## What to produce
Scan the lines below and report each one containing "unterwegs" by copying it.

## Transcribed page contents
#####

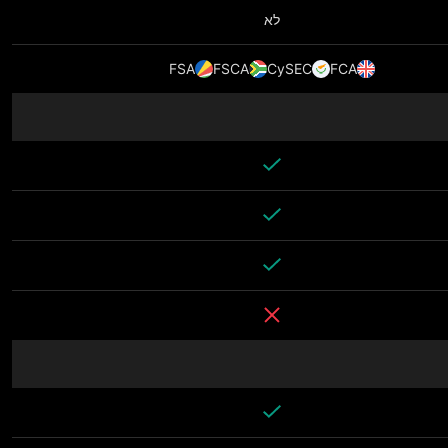
לא
FSA
FSCA
CySEC
FCA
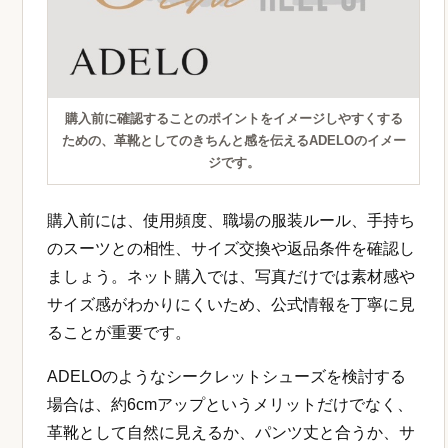
購入前に確認することのポイントをイメージしやすくする
ための、革靴としてのきちんと感を伝えるADELOのイメー
ジです。
購入前には、使用頻度、職場の服装ルール、手持ち
のスーツとの相性、サイズ交換や返品条件を確認し
ましょう。ネット購入では、写真だけでは素材感や
サイズ感がわかりにくいため、公式情報を丁寧に見
ることが重要です。
ADELOのようなシークレットシューズを検討する
場合は、約6cmアップというメリットだけでなく、
革靴として自然に見えるか、パンツ丈と合うか、サ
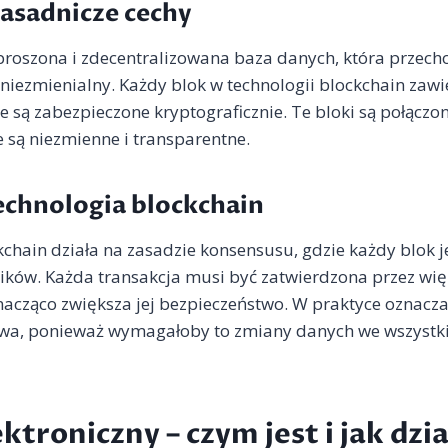
 zasadnicze cechy
proszona i zdecentralizowana baza danych, która przech
 niezmienialny. Każdy blok w technologii blockchain zawi
re są zabezpieczone kryptograficznie. Te bloki są połączo
 są niezmienne i transparentne.
technologia blockchain
chain działa na zasadzie konsensusu, gdzie każdy blok j
ników. Każda transakcja musi być zatwierdzona przez wię
nacząco zwiększa jej bezpieczeństwo. W praktyce oznacza 
twa, ponieważ wymagałoby to zmiany danych we wszystk
ktroniczny – czym jest i jak dzi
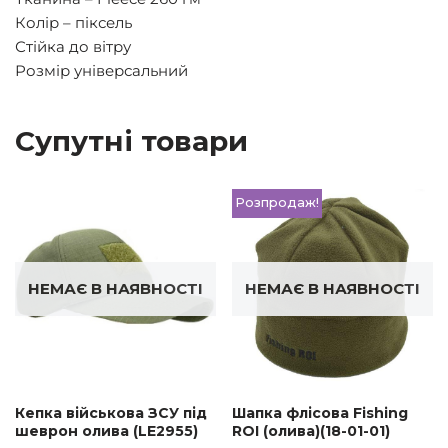
Колір – піксель
Стійка до вітру
Розмір універсальний
Супутні товари
Розпродаж!
НЕМАЄ В НАЯВНОСТІ
НЕМАЄ В НАЯВНОСТІ
Кепка військова ЗСУ під
Шапка флісова Fishing
шеврон олива (LE2955)
ROI (олива)(18-01-01)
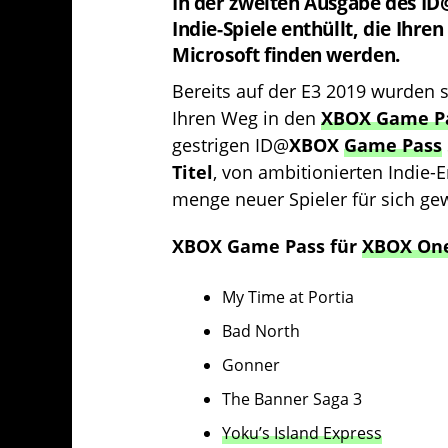
In der zweiten Ausgabe des 
Indie-Spiele enthüllt, die Ihr
Microsoft finden werden.
Bereits auf der E3 2019 wurden 
Ihren Weg in den
XBOX Game P
gestrigen ID@
XBOX
Game Pass
Titel
, von ambitionierten Indie-
menge neuer Spieler für sich g
XBOX Game Pass
für
XBOX On
My Time at Portia
Bad North
Gonner
The Banner Saga 3
Yoku’s Island Express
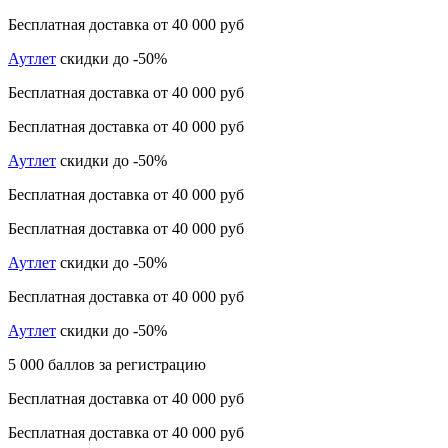
Бесплатная доставка от 40 000 руб
Аутлет
скидки до -50%
Бесплатная доставка от 40 000 руб
Бесплатная доставка от 40 000 руб
Аутлет
скидки до -50%
Бесплатная доставка от 40 000 руб
Бесплатная доставка от 40 000 руб
Аутлет
скидки до -50%
Бесплатная доставка от 40 000 руб
Аутлет
скидки до -50%
5 000 баллов за регистрацию
Бесплатная доставка от 40 000 руб
Бесплатная доставка от 40 000 руб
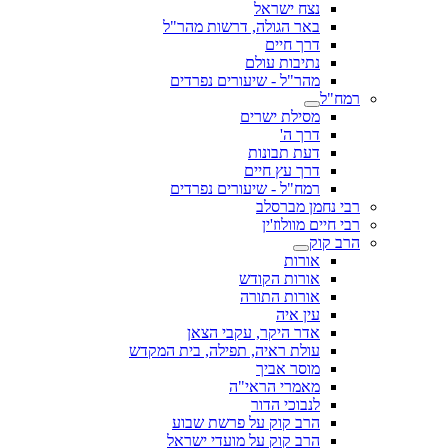
נצח ישראל
באר הגולה, דרשות מהר"ל
דרך חיים
נתיבות עולם
מהר"ל - שיעורים נפרדים
רמח"ל
מסילת ישרים
דרך ה'
דעת תבונות
דרך עץ חיים
רמח"ל - שיעורים נפרדים
רבי נחמן מברסלב
רבי חיים מוולוז'ין
הרב קוק
אורות
אורות הקודש
אורות התורה
עין איה
אדר היקר, עקבי הצאן
עולת ראיה, תפילה, בית המקדש
מוסר אביך
מאמרי הראי"ה
לנבוכי הדור
הרב קוק על פרשת שבוע
הרב קוק על מועדי ישראל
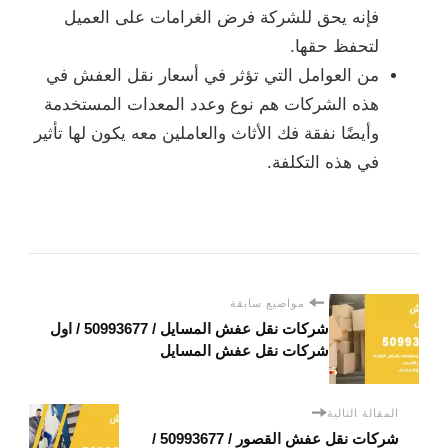
فإنه يحق للشركة فرض الغرامات على العميل
لتحفظ حقها.
من العوامل التي تؤثر في أسعار نقل العفش في
هذه الشركات هم نوع وعدد المعدات المستخدمة
وأيضًا نفقة فك الأثاث والعاملين معه يكون لها تأثير
في هذه التكلفة.
مواضيع سابقة
شركات نقل عفش المسايل / 50993677 / اول
شركات نقل عفش المسايل
المقالة التالية
شركات نقل عفش القصور / 50993677 /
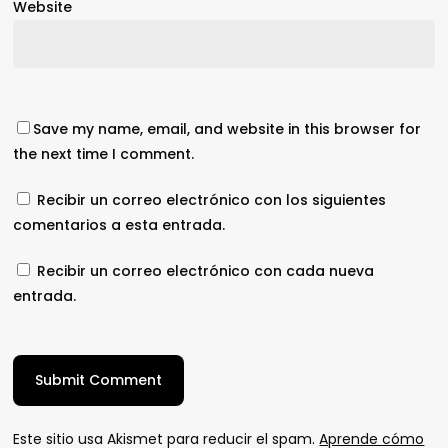
Website
Save my name, email, and website in this browser for
the next time I comment.
Recibir un correo electrónico con los siguientes
comentarios a esta entrada.
Recibir un correo electrónico con cada nueva
entrada.
Este sitio usa Akismet para reducir el spam.
Aprende cómo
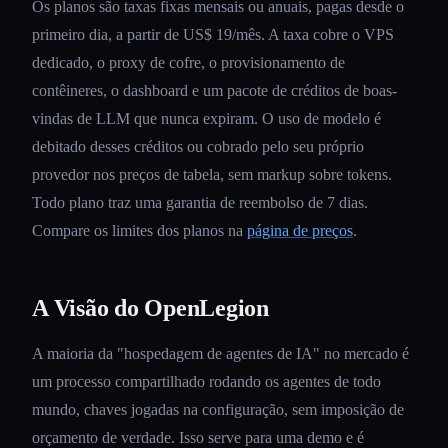
Os planos são taxas fixas mensais ou anuais, pagas desde o
primeiro dia, a partir de US$ 19/mês. A taxa cobre o VPS
dedicado, o proxy de cofre, o provisionamento de
contêineres, o dashboard e um pacote de créditos de boas-
vindas de LLM que nunca expiram. O uso de modelo é
debitado desses créditos ou cobrado pelo seu próprio
provedor nos preços de tabela, sem markup sobre tokens.
Todo plano traz uma garantia de reembolso de 7 dias.
Compare os limites dos planos na
página de preços
.
A Visão do OpenLegion
A maioria da "hospedagem de agentes de IA" no mercado é
um processo compartilhado rodando os agentes de todo
mundo, chaves jogadas na configuração, sem imposição de
orçamento de verdade. Isso serve para uma demo e é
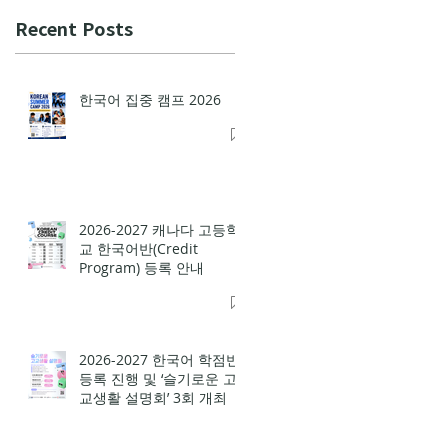
Recent Posts
한국어 집중 캠프 2026
2026-2027 캐나다 고등학
교 한국어반(Credit
Program) 등록 안내
2026-2027 한국어 학점반
등록 진행 및 ‘슬기로운 고
교생활 설명회’ 3회 개최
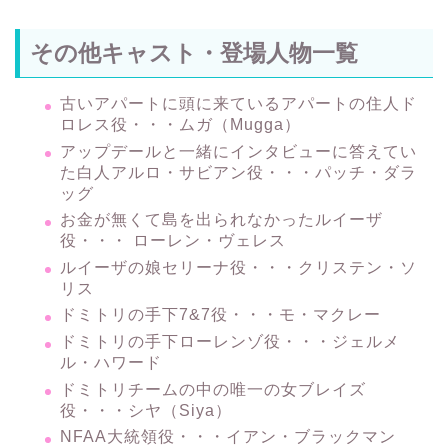
その他キャスト・登場人物一覧
古いアパートに頭に来ているアパートの住人ド
ロレス役・・・ムガ（Mugga）
アップデールと一緒にインタビューに答えてい
た白人アルロ・サビアン役・・・パッチ・ダラ
ッグ
お金が無くて島を出られなかったルイーザ
役・・・ ローレン・ヴェレス
ルイーザの娘セリーナ役・・・クリステン・ソ
リス
ドミトリの手下7&7役・・・モ・マクレー
ドミトリの手下ローレンゾ役・・・ジェルメ
ル・ハワード
ドミトリチームの中の唯一の女ブレイズ
役・・・シヤ（Siya）
NFAA大統領役・・・イアン・ブラックマン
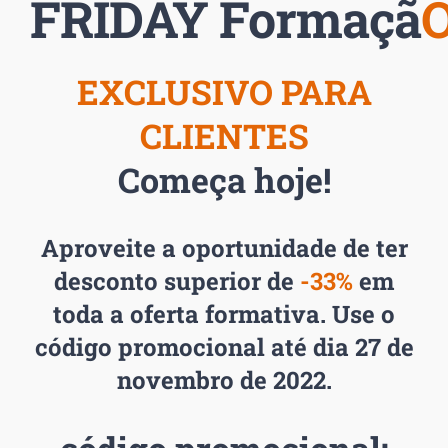
FRIDAY
Formaçã
O
EXCLUSIVO PARA
CLIENTES
Começa hoje!
Aproveite a oportunidade de ter
desconto superior de
-33%
em
toda a oferta formativa. Use o
código promocional até dia 27 de
novembro de 2022.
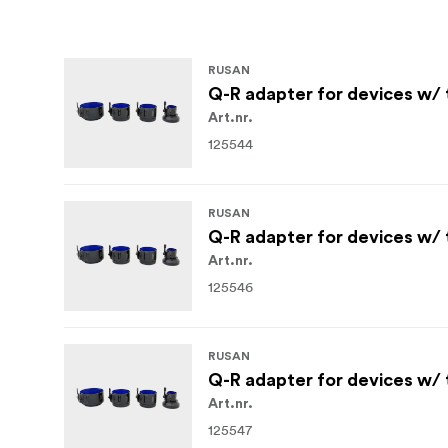
RUSAN
Q-R adapter for devices w/
Art.nr.
125544
RUSAN
Q-R adapter for devices w/ 
Art.nr.
125546
RUSAN
Q-R adapter for devices w/ 
Art.nr.
125547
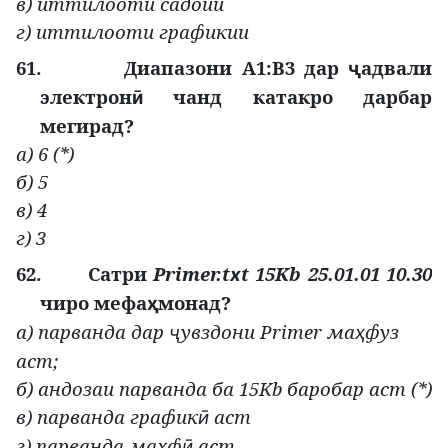
в) иттилооти садоии
г) иттилооти графикии
61.
Диапазони А1:В3 дар
адвали
ҷ
электрон
чанд катакро дарбар
ӣ
мегирад?
а) 6 (*)
б) 5
в) 4
г) 3
62.
Сатри
Primer.t
t 15Kb 25.01.01 10.30
х
чиро мефа
монад?
ҳ
а) парванда дар
увздон
и Primer ма
фуз
ҷ
ҳ
аст
;
б) андозаи парванда ба 15Kb баробар аст (*)
в) парванда график
аст
ӣ
г) парванда махф
аст
ӣ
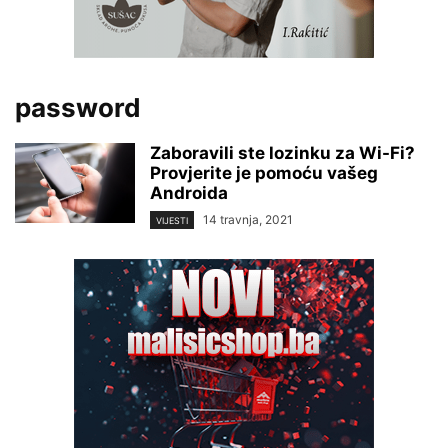
password
Zaboravili ste lozinku za Wi-Fi?
Provjerite je pomoću vašeg
Androida
14 travnja, 2021
VIJESTI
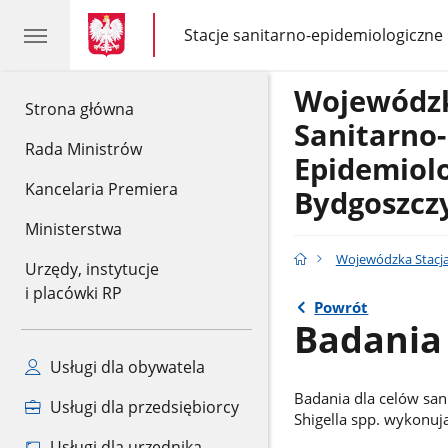
gov.pl
gov.pl
Stacje sanitarno-epidemiologiczne
gov.pl
Stacje
sanitarno-
epidemiologiczne
Wojewódzk
gov.pl
Strona główna
Sanitarno-
Rada Ministrów
Epidemiol
Kancelaria Premiera
Bydgoszcz
Ministerstwa
Wojewódzka Stacja
Urzędy, instytucje
i placówki RP
Powrót
Badania
Usługi dla obywatela
Badania dla celów san
Usługi dla przedsiębiorcy
Shigella spp. wykonują
Usługi dla urzędnika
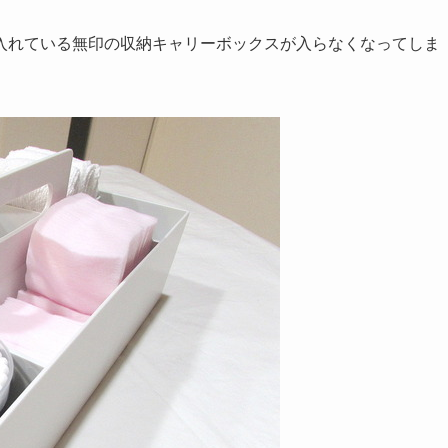
入れている無印の収納キャリーボックスが入らなくなってしま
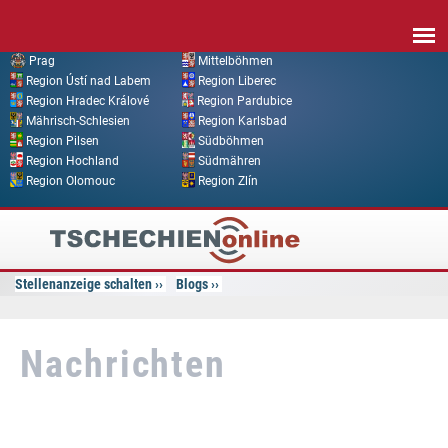
Direkt zum Inhalt
Prag
Mittelböhmen
Region Ústí nad Labem
Region Liberec
Region Hradec Králové
Region Pardubice
Mährisch-Schlesien
Region Karlsbad
Region Pilsen
Südböhmen
Region Hochland
Südmähren
Region Olomouc
Region Zlín
Tschechien
Online
Stellenanzeige schalten
Blogs
Nachrichten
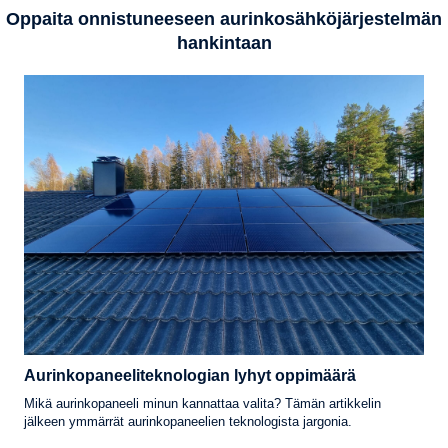
Oppaita onnistuneeseen aurinkosähköjärjestelmän
hankintaan
Aurinkopaneeliteknologian lyhyt oppimäärä
Mikä aurinkopaneeli minun kannattaa valita? Tämän artikkelin
jälkeen ymmärrät aurinkopaneelien teknologista jargonia.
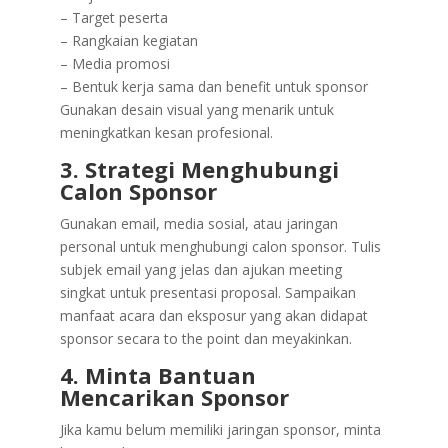
– Target peserta
– Rangkaian kegiatan
– Media promosi
– Bentuk kerja sama dan benefit untuk sponsor
Gunakan desain visual yang menarik untuk
meningkatkan kesan profesional.
3. Strategi Menghubungi
Calon Sponsor
Gunakan email, media sosial, atau jaringan
personal untuk menghubungi calon sponsor. Tulis
subjek email yang jelas dan ajukan meeting
singkat untuk presentasi proposal. Sampaikan
manfaat acara dan eksposur yang akan didapat
sponsor secara to the point dan meyakinkan.
4. Minta Bantuan
Mencarikan Sponsor
Jika kamu belum memiliki jaringan sponsor, minta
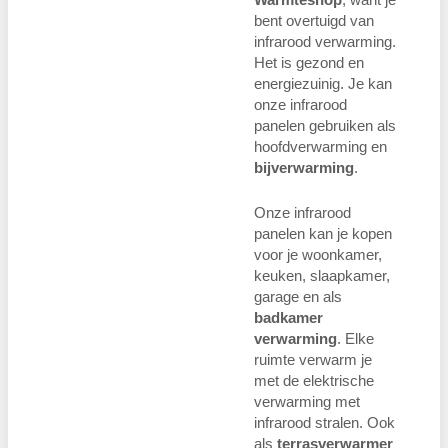
bent overtuigd van
infrarood verwarming.
Het is gezond en
energiezuinig. Je kan
onze infrarood
panelen gebruiken als
hoofdverwarming en
bijverwarming
.
Onze infrarood
panelen kan je kopen
voor je woonkamer,
keuken, slaapkamer,
garage en als
badkamer
verwarming
. Elke
ruimte verwarm je
met de elektrische
verwarming met
infrarood stralen. Ook
als
terrasverwarmer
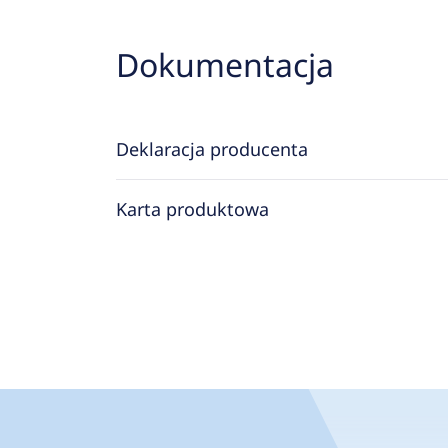
Dokumentacja
Deklaracja producenta
Karta produktowa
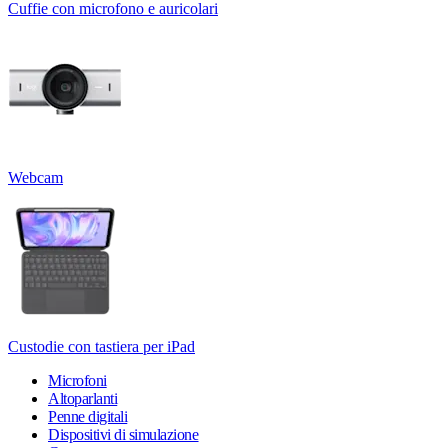
Cuffie con microfono e auricolari
Webcam
Custodie con tastiera per iPad
Microfoni
Altoparlanti
Penne digitali
Dispositivi di simulazione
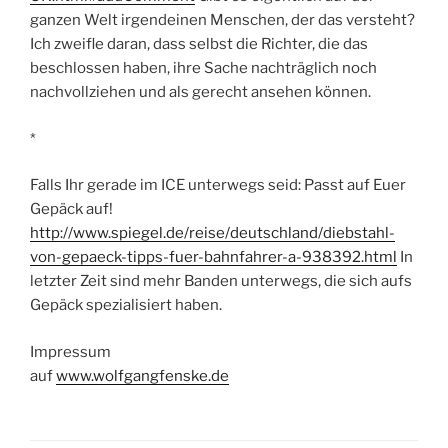
ganzen Welt irgendeinen Menschen, der das versteht?
Ich zweifle daran, dass selbst die Richter, die das
beschlossen haben, ihre Sache nachträglich noch
nachvollziehen und als gerecht ansehen können.
*
Falls Ihr gerade im ICE unterwegs seid: Passt auf Euer
Gepäck auf!
http://www.spiegel.de/reise/deutschland/diebstahl-
von-gepaeck-tipps-fuer-bahnfahrer-a-938392.html
In
letzter Zeit sind mehr Banden unterwegs, die sich aufs
Gepäck spezialisiert haben.
Impressum
auf
www.wolfgangfenske.de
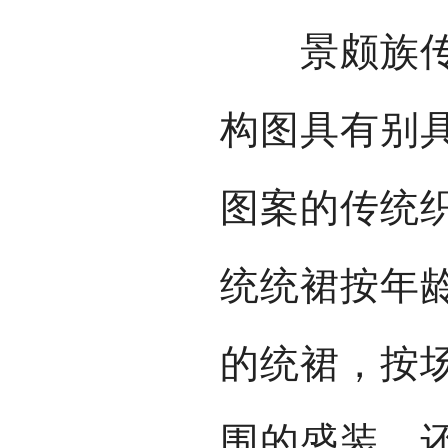
景颇族传统
构图具有别
图案的传统
统统裙按年
的统裙，按
围的盛装，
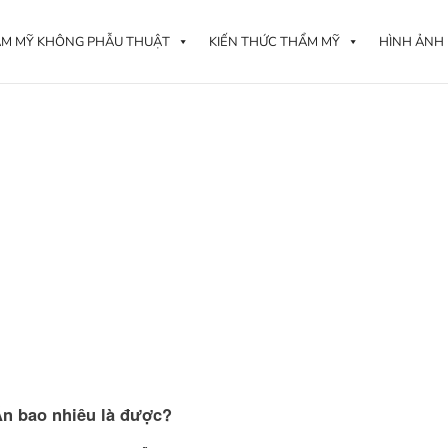
M MỸ KHÔNG PHẪU THUẬT
KIẾN THỨC THẨM MỸ
HÌNH ẢNH
n bao nhiêu là được?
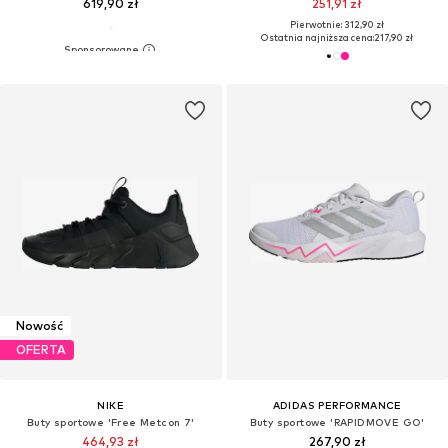
619,90 zł
251,91 zł
Pierwotnie: 312,90 zł
Ostatnia najniższa cena:
217,90 zł
Nowość
OFERTA
NIKE
ADIDAS PERFORMANCE
Buty sportowe 'Free Metcon 7'
Buty sportowe 'RAPIDMOVE GO'
464,93 zł
267,90 zł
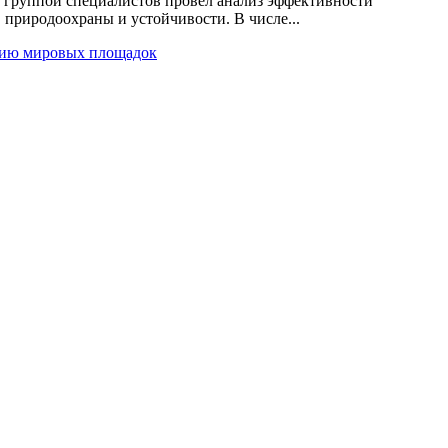
группой специалистов провел анализ эффективности
, природоохраны и устойчивости. В числе...
итию мировых площадок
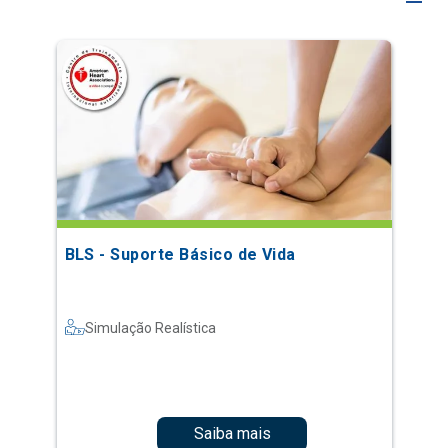
BLS - Suporte Básico de Vida
Simulação Realística
Saiba mais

#####

## Answer to this problem
Falls Ihr gerade im ICE unterwegs seid: Passt auf Euer
letzter Zeit sind mehr Banden unterwegs, die sich aufs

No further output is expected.